» **REQUIREMENT**
Restate, exactly and without pictures, the lines from the start of the listing below through the line holding "left_click_drag(412, 123, 474, 176)".

» **DATASET EXCERPTS**

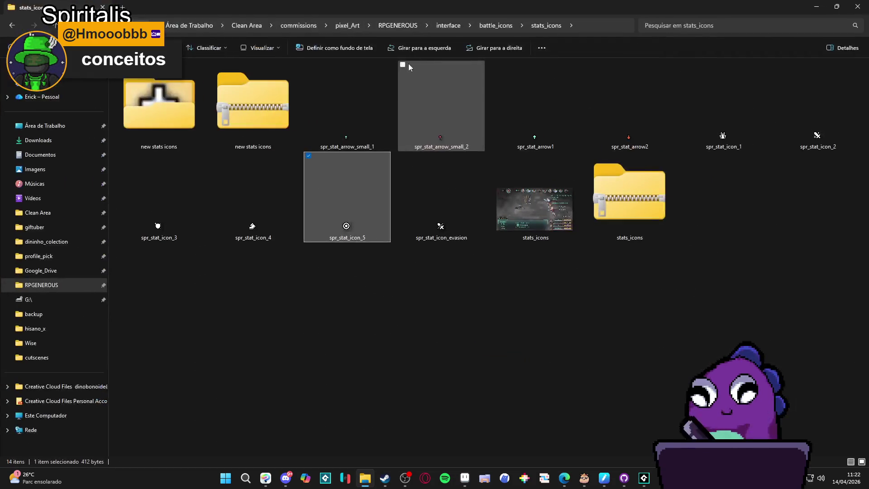
left_click(503, 27)
left_click(453, 23)
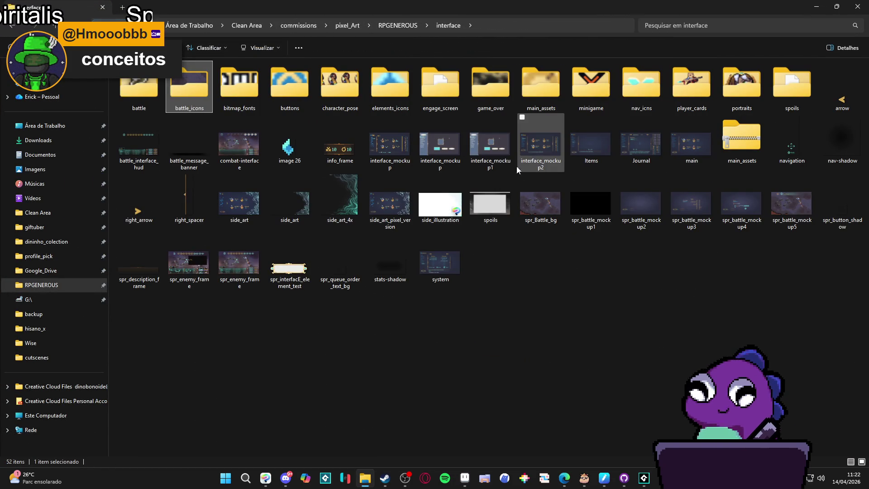
left_click(542, 152)
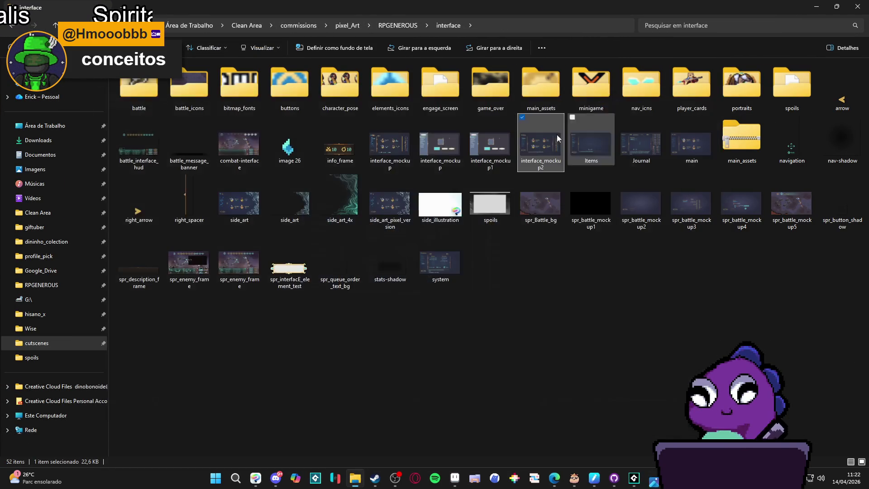
Open interface_mockup in Aseprite and advance to frame 4
left_click(396, 164)
double_click(395, 164)
scroll(407, 190, "up", 3)
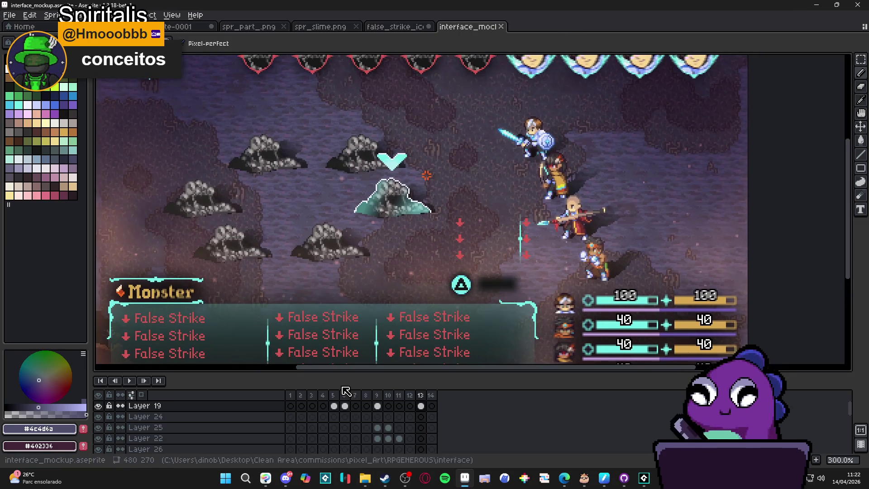
key("Right")
key("Right")
key("Right")
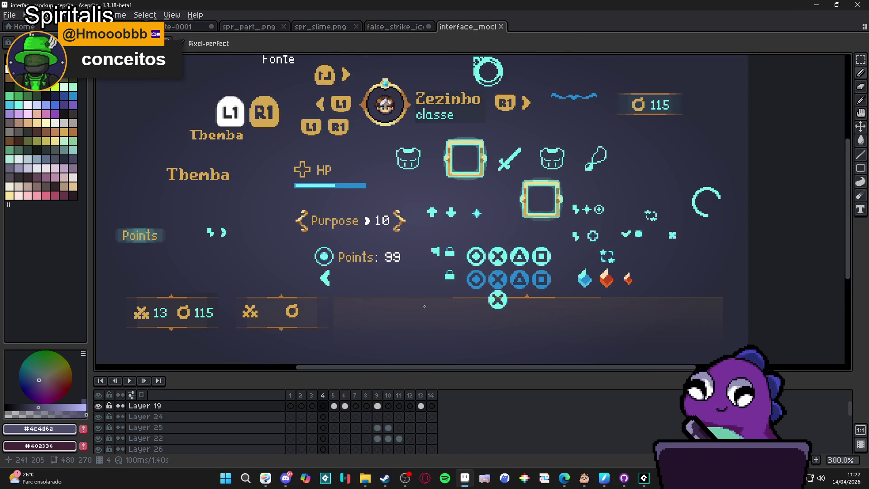
scroll(461, 165, "up", 4)
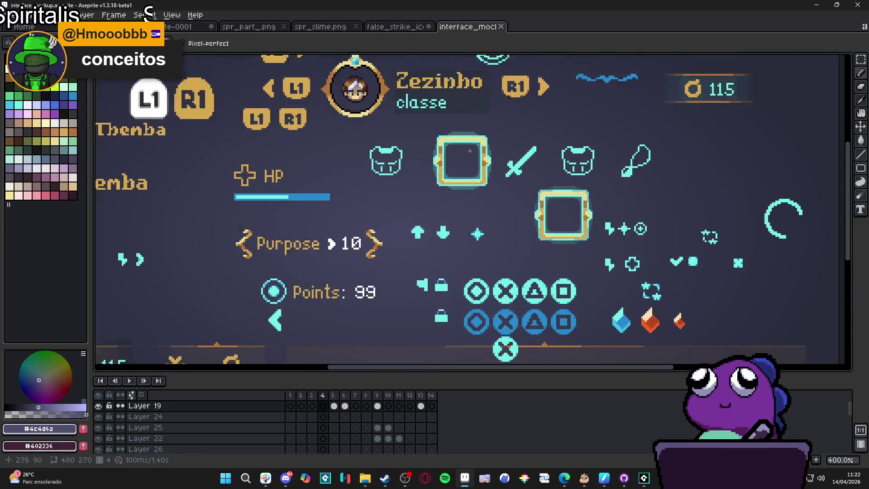
Mark out areas inside the upper slot frame, including a 7x7 square at its inner corner
left_click(450, 163, "ctrl")
key("m")
left_click_drag(437, 138, 483, 185)
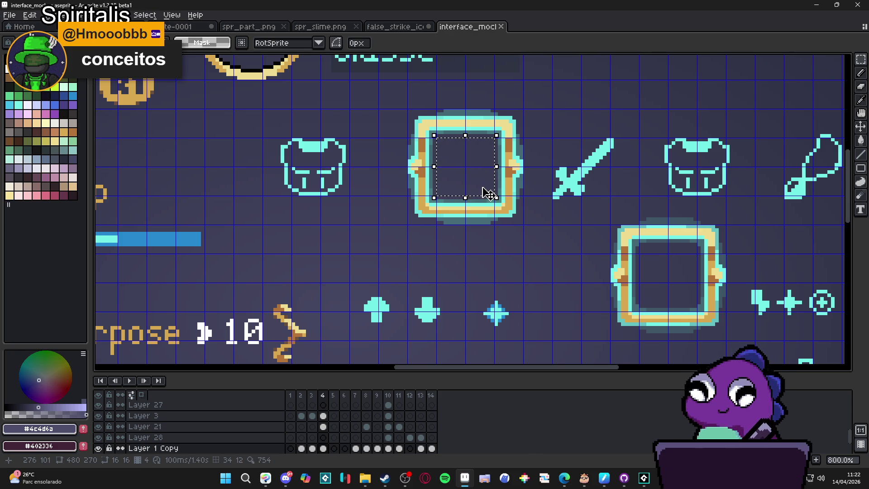
key("ctrl+d")
key("b")
scroll(464, 154, "up", 3)
key("m")
left_click_drag(412, 123, 474, 176)
Select the whole upper square slot frame to check its size, then go to GameMaker
scroll(474, 176, "down", 3)
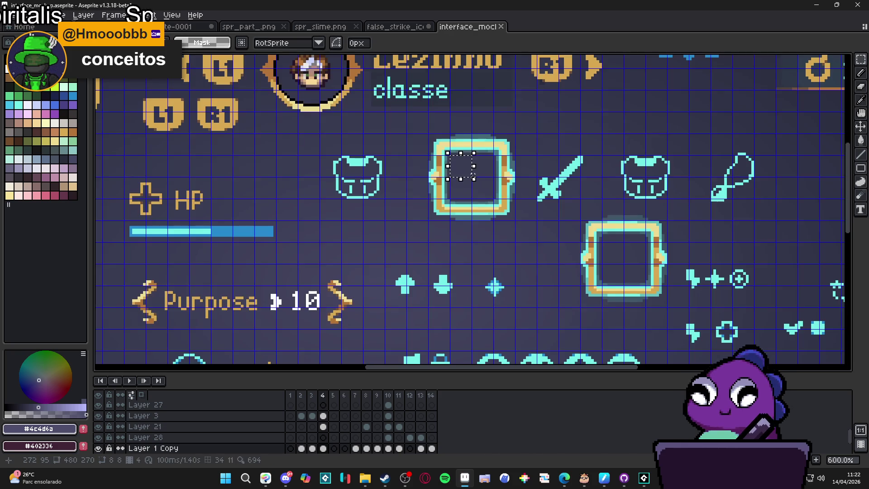
scroll(475, 193, "up", 3)
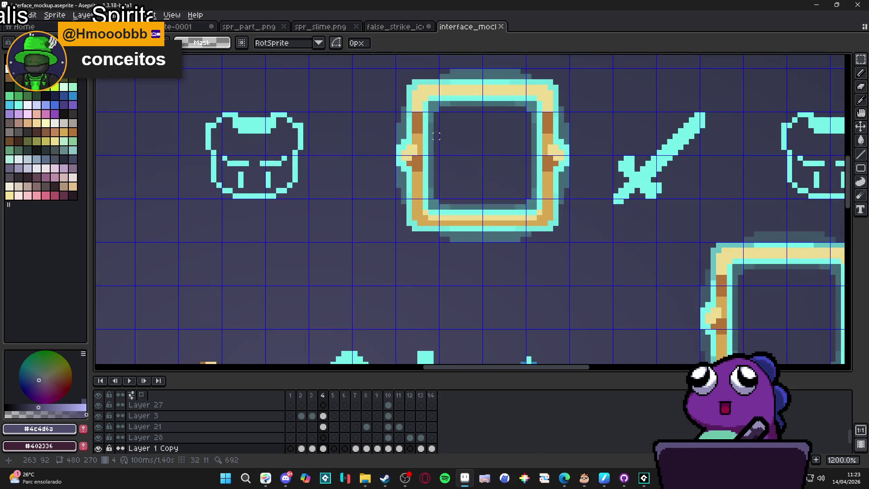
left_click_drag(421, 106, 545, 232)
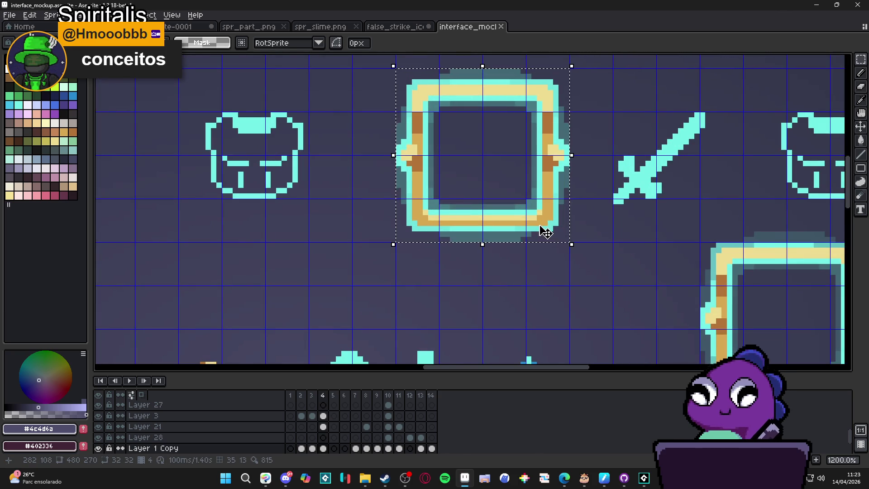
scroll(545, 232, "down", 4)
scroll(532, 250, "up", 4)
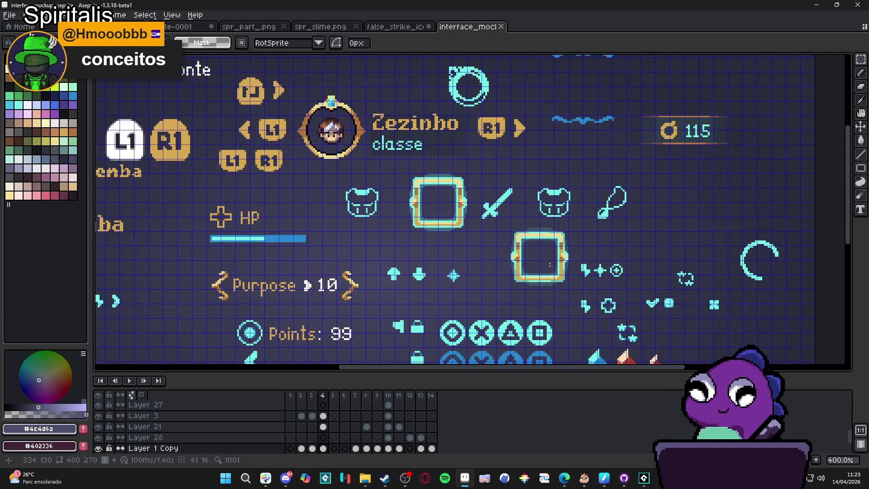
key("b")
scroll(533, 250, "down", 6)
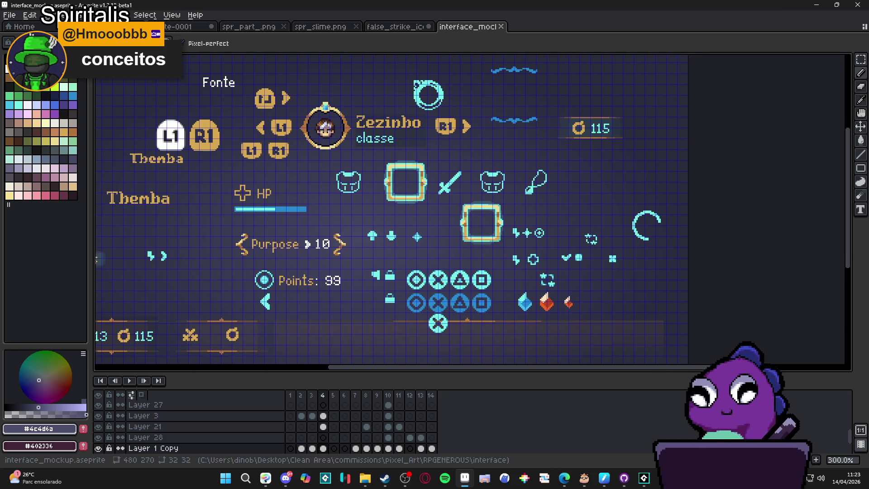
key("alt+Tab")
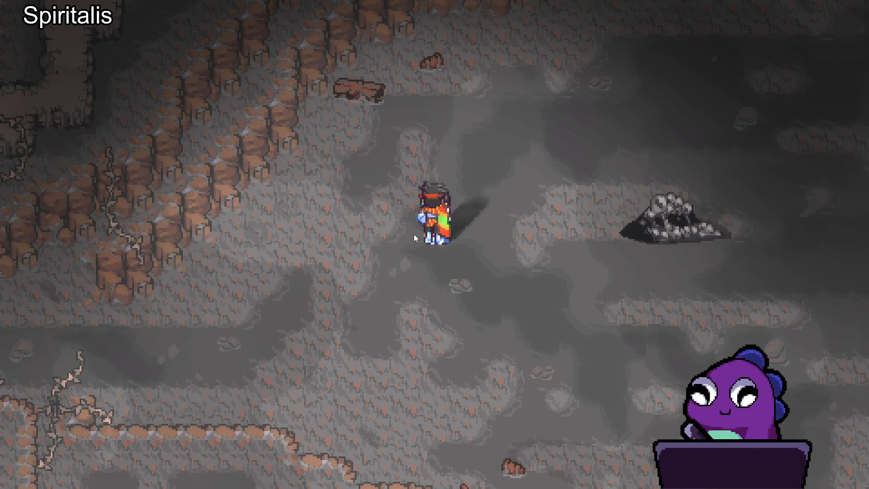
Open the pause menu and browse the Items list, from Faint nebula to Benevolent flash grenade
key("Escape")
key("Down")
key("Down")
key("Down")
key("Up")
key("Down")
key("Down")
key("Down")
key("Return")
key("Down")
key("Down")
key("Up")
key("Up")
key("Down")
key("Down")
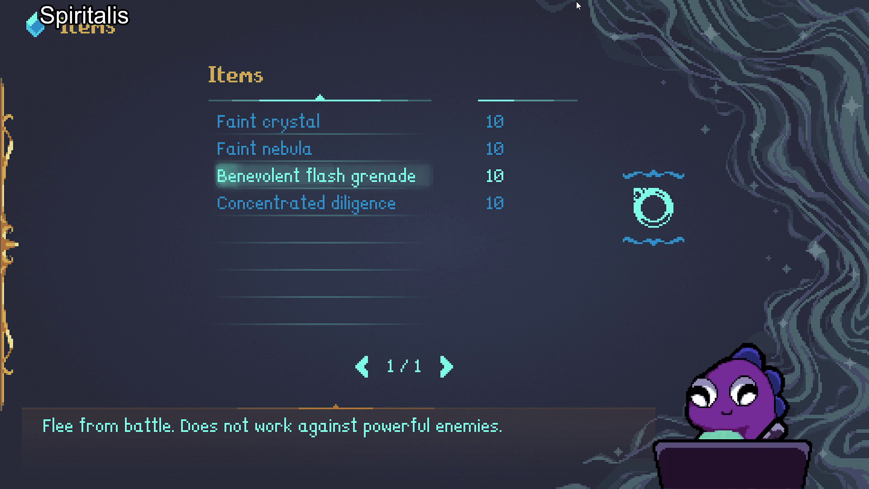
key("Down")
key("Up")
key("Up")
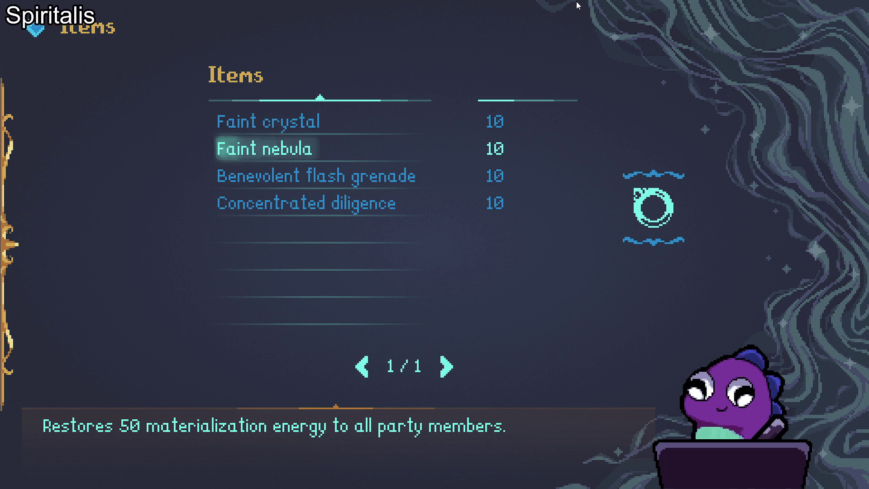
key("Escape")
Look over the Crafting recipes and the Journal's Monsters and Quests tabs
key("Down")
key("Return")
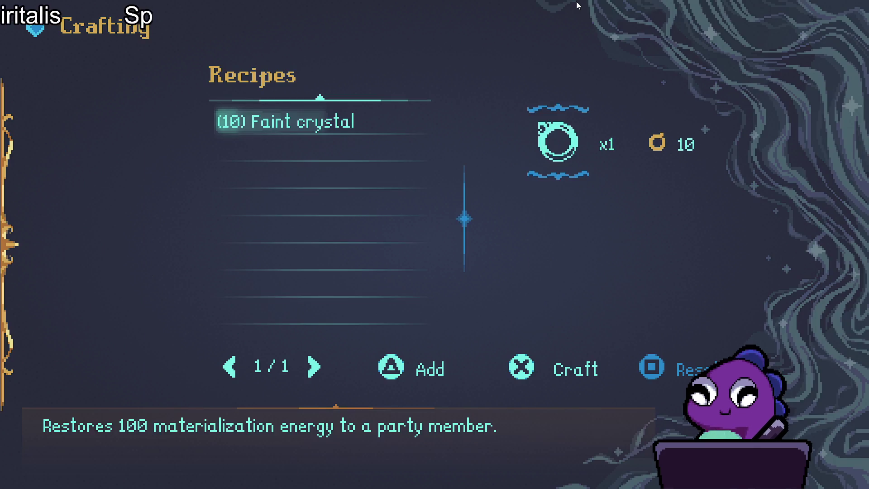
key("Escape")
key("Down")
key("Return")
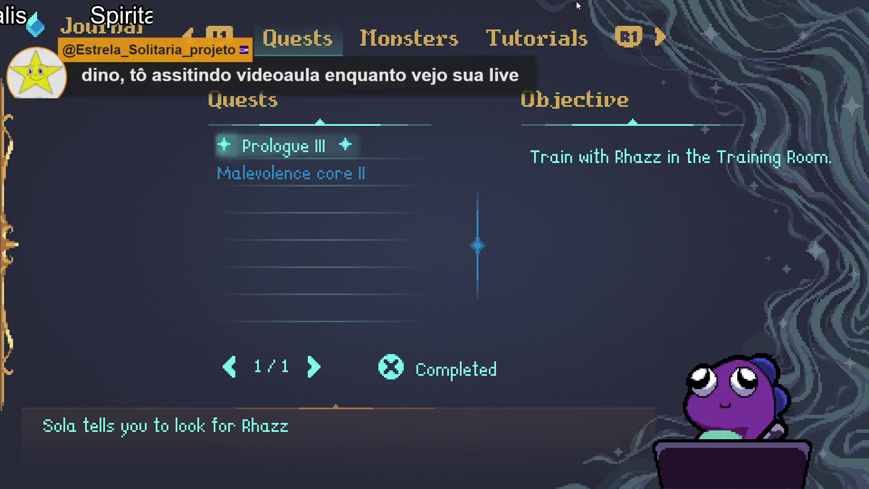
key("e")
key("e")
key("q")
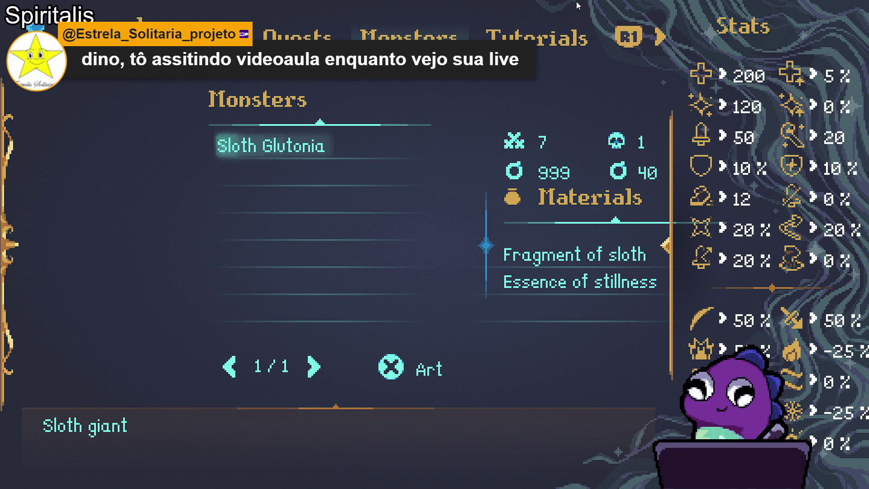
key("q")
key("Escape")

» **ANSWER SECTION**
left_click(503, 27)
left_click(453, 23)
left_click(542, 152)
Open interface_mockup in Aseprite and advance to frame 4
left_click(396, 164)
double_click(395, 164)
scroll(407, 190, "up", 3)
key("Right")
key("Right")
key("Right")
scroll(461, 165, "up", 4)
Mark out areas inside the upper slot frame, including a 7x7 square at its inner corner
left_click(450, 163, "ctrl")
key("m")
left_click_drag(437, 138, 483, 185)
key("ctrl+d")
key("b")
scroll(464, 154, "up", 3)
key("m")
left_click_drag(412, 123, 474, 176)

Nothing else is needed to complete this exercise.